_Tasks and exercises_.
[1] In the post on path counts, list each featureSize value that the post pairs with a number of paths, along with that number.
[2] Rename "drunk" to "walker" in the post on path counts and write out the passage starting at "The best entries" and ending at "or 5, or 20?".

_Document segment_.

++++++

The best entries all seem to take the approach of generating 2 paths, and then cutting one off when the drunk nears the end of the path. I don't think I can beat justhalf's entry, but I couldn't help but wonder: Why 2 paths? Why not 3, or 5, or 20?

TL;DR: 2 paths seems to be optimal

So I did an experiment. Based on Stretch Maniac's framework, I wrote an entry to test various numbers of paths. You can tweak the featureSize parameter to vary the number of paths. A featureSize of 20 give 1 path, 10 gives 2 paths, 7 gives 3, 5 gives 4, and so on.

import java.util.ArrayList;
import java.util.BitSet;
import java.util.HashSet;
import java.util.LinkedHashSet;
import java.util.LinkedList;
import java.util.Objects;
import java.util.Queue;
import java.util.Set;
import java.util.concurrent.ThreadLocalRandom;

public class Walker {
    final int width,height;
    int x,y; //walker's position (does anyone else keep thinking about zombies?!?)

++++++

_Data segment_.
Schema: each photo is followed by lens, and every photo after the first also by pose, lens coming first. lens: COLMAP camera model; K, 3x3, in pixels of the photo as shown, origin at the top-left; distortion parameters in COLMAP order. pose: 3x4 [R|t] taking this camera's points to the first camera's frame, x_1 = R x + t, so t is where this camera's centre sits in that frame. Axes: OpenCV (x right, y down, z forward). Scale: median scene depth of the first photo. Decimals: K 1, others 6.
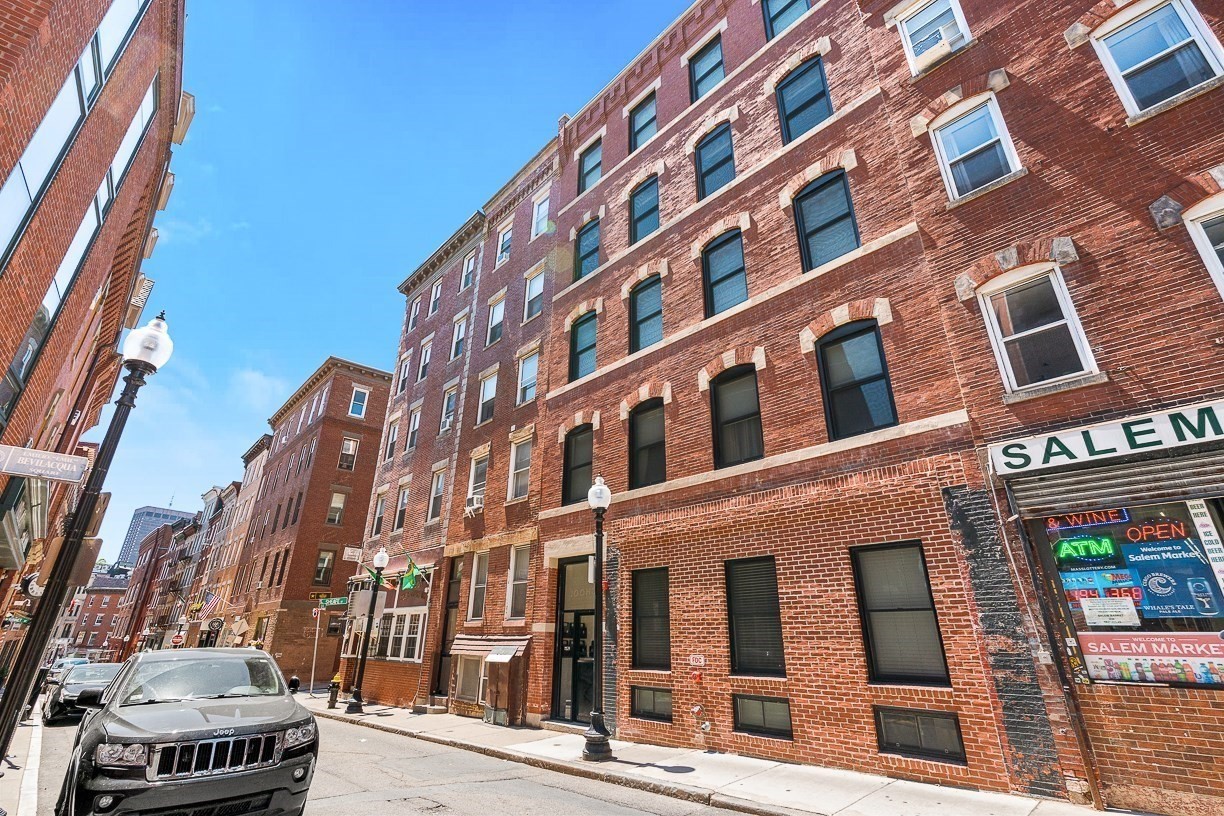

++++++

_Problem solutions_.
[1] 20 gives 1 path; 10 gives 2 paths; 7 gives 3 paths; 5 gives 4 paths.

[2]
The best entries all seem to take the approach of generating 2 paths, and then cutting one off when the walker nears the end of the path. I don't think I can beat justhalf's entry, but I couldn't help but wonder: Why 2 paths? Why not 3, or 5, or 20?